Tuesday, February 25, 2014
Virginia AD is confident in Mike London
By Heather Dinich
After a 2-10 finish in 2013 that included a winless record in ACC play, the pressure is mounting on Virginia coach Mike London to turn things around, but athletic director Craig Littlepage gave London a vote of confidence on Monday in an interview with ESPN.com.
Mike London is 18-31 overall in his four seasons at Virginia.
“I think he will get things back on track, yes,” Littlepage said. “He’s recruited well, A, and B, I think he’s assembled a phenomenal staff, and C, I think that he has the right values and understand the University of Virginia and what it takes to be successful here as well as anybody.

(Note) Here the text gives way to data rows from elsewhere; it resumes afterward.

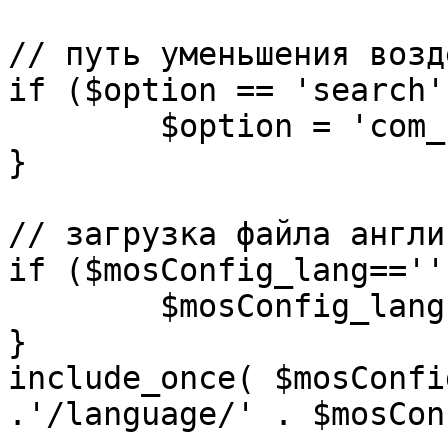
// путь уменьшения возд
if ($option == 'search')
	$option = 'com_search';

}

// загрузка файла англи
if ($mosConfig_lang=='')
	$mosConfig_lang = 'english';

}

include_once( $mosConfi
.'/language/' . $mosCon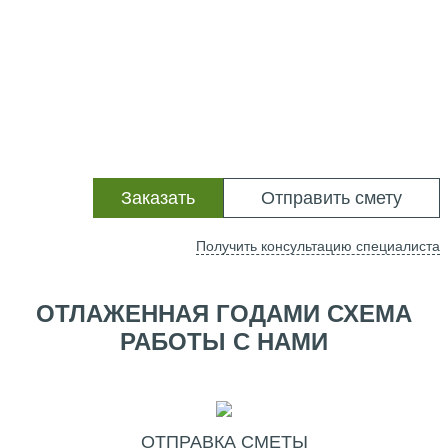
Заказать
Отправить смету
Получить консультацию специалиста
ОТЛАЖЕННАЯ ГОДАМИ СХЕМА
РАБОТЫ С НАМИ
ОТПРАВКА СМЕТЫ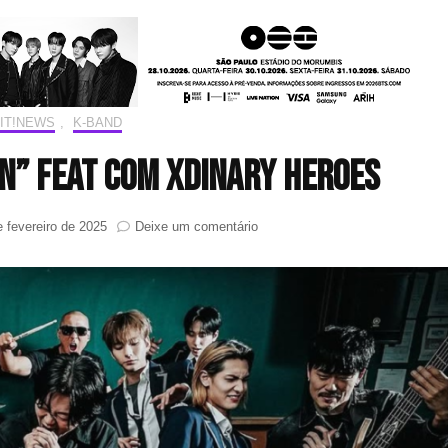
IT!NEWS
,
K-BAND
n” feat com Xdinary Heroes
em
e fevereiro de 2025
Deixe um comentário
YB
lança
“Rebellion”
feat
com
Xdinary
Heroes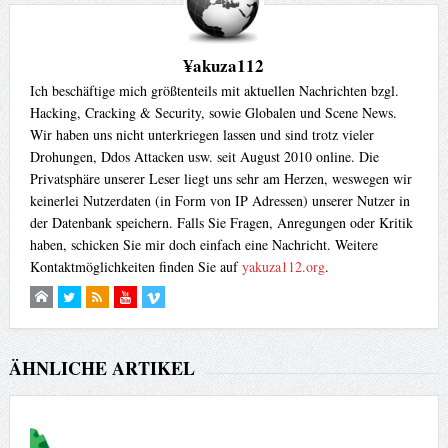
¥akuza112
Ich beschäftige mich größtenteils mit aktuellen Nachrichten bzgl.
Hacking, Cracking & Security, sowie Globalen und Scene News.
Wir haben uns nicht unterkriegen lassen und sind trotz vieler
Drohungen, Ddos Attacken usw. seit August 2010 online. Die
Privatsphäre unserer Leser liegt uns sehr am Herzen, weswegen wir
keinerlei Nutzerdaten (in Form von IP Adressen) unserer Nutzer in
der Datenbank speichern. Falls Sie Fragen, Anregungen oder Kritik
haben, schicken Sie mir doch einfach eine Nachricht. Weitere
Kontaktmöglichkeiten finden Sie auf
yakuza112.org
.
ÄHNLICHE ARTIKEL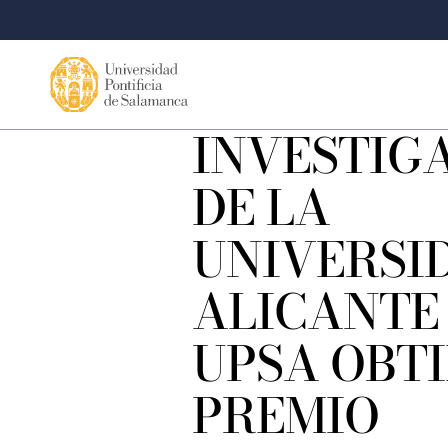
INVESTIG
DE LA
UNIVERSI
ALICANTE 
UPSA OBT
PREMIO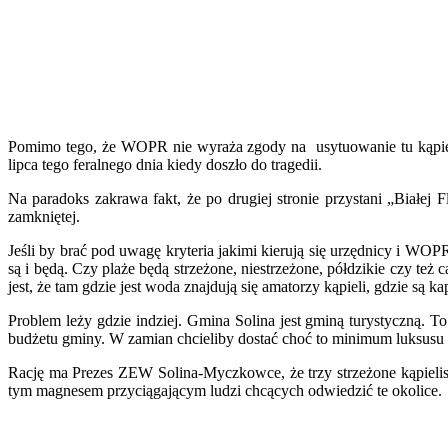
Pomimo tego, że WOPR nie wyraża zgody na usytuowanie tu kąpielis
lipca tego feralnego dnia kiedy doszło do tragedii.
Na paradoks zakrawa fakt, że po drugiej stronie przystani „Białej F
zamkniętej.
Jeśli by brać pod uwagę kryteria jakimi kierują się urzędnicy i WOP
są i będą. Czy plaże będą strzeżone, niestrzeżone, półdzikie czy też
jest, że tam gdzie jest woda znajdują się amatorzy kąpieli, gdzie są 
Problem leży gdzie indziej. Gmina Solina jest gminą turystyczną. 
budżetu gminy. W zamian chcieliby dostać choć to minimum luksusu –
Rację ma Prezes ZEW Solina-Myczkowce, że trzy strzeżone kąpielis
tym magnesem przyciągającym ludzi chcących odwiedzić te okolice.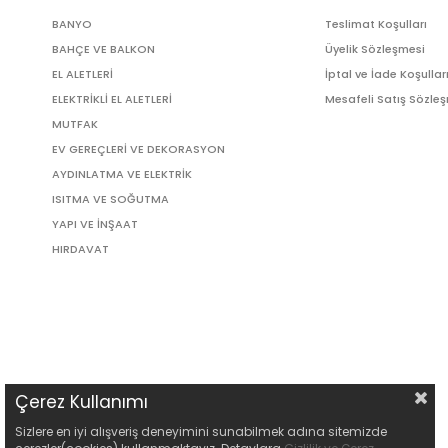
BANYO
Teslimat Koşulları
BAHÇE VE BALKON
Üyelik Sözleşmesi
EL ALETLERİ
İptal ve İade Koşullar
ELEKTRİKLİ EL ALETLERİ
Mesafeli Satış Sözle
MUTFAK
EV GEREÇLERİ VE DEKORASYON
AYDINLATMA VE ELEKTRİK
ISITMA VE SOĞUTMA
YAPI VE İNŞAAT
HIRDAVAT
Çerez Kullanımı
Sizlere en iyi alışveriş deneyimini sunabilmek adına sitemizde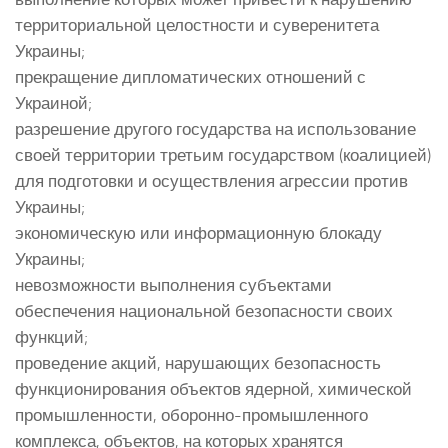
территориальной целостности и суверенитета
Украины;
прекращение дипломатических отношений с
Украиной;
разрешение другого государства на использование
своей территории третьим государством (коалицией)
для подготовки и осуществления агрессии против
Украины;
экономическую или информационную блокаду
Украины;
невозможности выполнения субъектами
обеспечения национальной безопасности своих
функций;
проведение акций, нарушающих безопасность
функционирования объектов ядерной, химической
промышленности, оборонно-промышленного
комплекса, объектов, на которых хранятся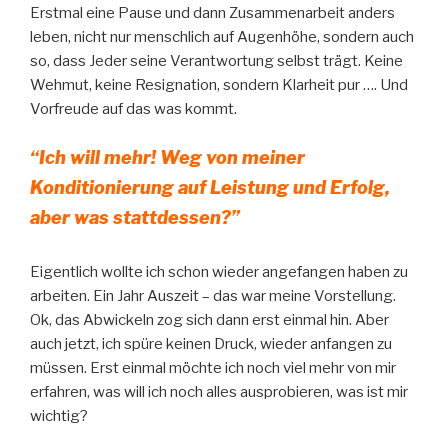
Erstmal eine Pause und dann Zusammenarbeit anders
leben, nicht nur menschlich auf Augenhöhe, sondern auch
so, dass Jeder seine Verantwortung selbst trägt. Keine
Wehmut, keine Resignation, sondern Klarheit pur …. Und
Vorfreude auf das was kommt.
“Ich will mehr! Weg von meiner
Konditionierung auf Leistung und Erfolg,
aber was stattdessen?”
Eigentlich wollte ich schon wieder angefangen haben zu
arbeiten. Ein Jahr Auszeit – das war meine Vorstellung.
Ok, das Abwickeln zog sich dann erst einmal hin. Aber
auch jetzt, ich spüre keinen Druck, wieder anfangen zu
müssen. Erst einmal möchte ich noch viel mehr von mir
erfahren, was will ich noch alles ausprobieren, was ist mir
wichtig?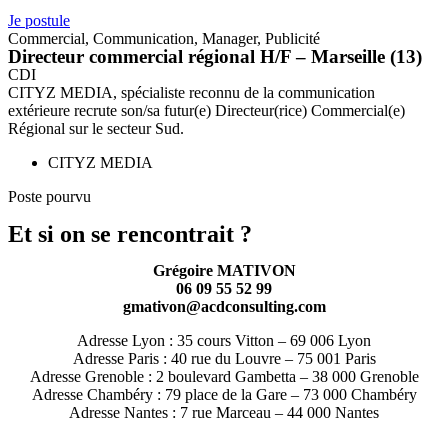
Je postule
Commercial
,
Communication
,
Manager
,
Publicité
Directeur commercial régional H/F – Marseille (13)
CDI
CITYZ MEDIA, spécialiste reconnu de la communication
extérieure recrute son/sa futur(e) Directeur(rice) Commercial(e)
Régional sur le secteur Sud.
CITYZ MEDIA
Poste pourvu
Et si on se rencontrait ?
Grégoire MATIVON
06 09 55 52 99
gmativon@acdconsulting.com
Adresse Lyon : 35 cours Vitton – 69 006 Lyon
Adresse Paris : 40 rue du Louvre – 75 001 Paris
Adresse Grenoble : 2 boulevard Gambetta – 38 000 Grenoble
Adresse Chambéry : 79 place de la Gare – 73 000 Chambéry
Adresse Nantes : 7 rue Marceau – 44 000 Nantes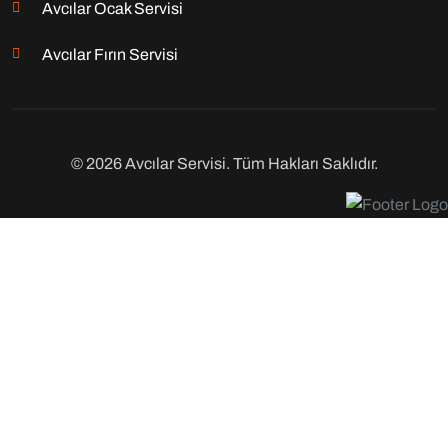
Avcılar Ocak Servisi
Avcılar Fırın Servisi
© 2026 Avcılar Servisi. Tüm Hakları Saklıdır.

Those three things would lead me to believe he’s going to get things back on track.”
It can only get better from here … right?
London is 18-31 overall in his four seasons at Virginia, has won 36.7 percent of his games and had only one winning season. He is 5-16 against his Coastal Division opponents, having never beaten rival Virginia Tech or North Carolina. The only Coastal Division opponent London has a winning record against is Miami (3-1). The highlight season was an 8-5 record in 2011 when he was named ACC Coach of the Year, tied Georgia Tech for second place in the Coastal Division and earned a trip to the Chick-fil-A Bowl, the program’s first bowl appearance since 2007.
That season, Virginia overachieved. Last season? The Hoos underachieved.
London exceeded all expectations on the recruiting trail, though, and lured in a Top 25 class that included five players from the ESPN 300, two five-star players and four five-star recruits. He signed the No. 1 defensive tackle, Andrew Brown, and the No. 1-ranked safety, Quin Blanding, who both are in-state prospects.
Virginia’s problems have hardly been limited to London’s tenure, as the program has only seen two winning seasons in the past eight years (2011 and 2007). London has been instrumental in changing the culture off the field, raising expectations in the classroom, boosting recruiting and adding an indoor practice field.
All of those benefits, though, have yet to translate into wins. Still, Littlepage said he wouldn’t put London -- or any of his staff members -- on the proverbial hot seat.
“I think coaches all see themselves on the hot seat,” Littlepage said. “The nature of our business is we are all driven, [and] in many cases [they are] type A people who strive for success and hold ourselves to a very high standard. I wouldn’t categorize any one coach or any one athletic director or any specific staff member to be on the hot seat because we all push ourselves toward the optimum in terms of performance.”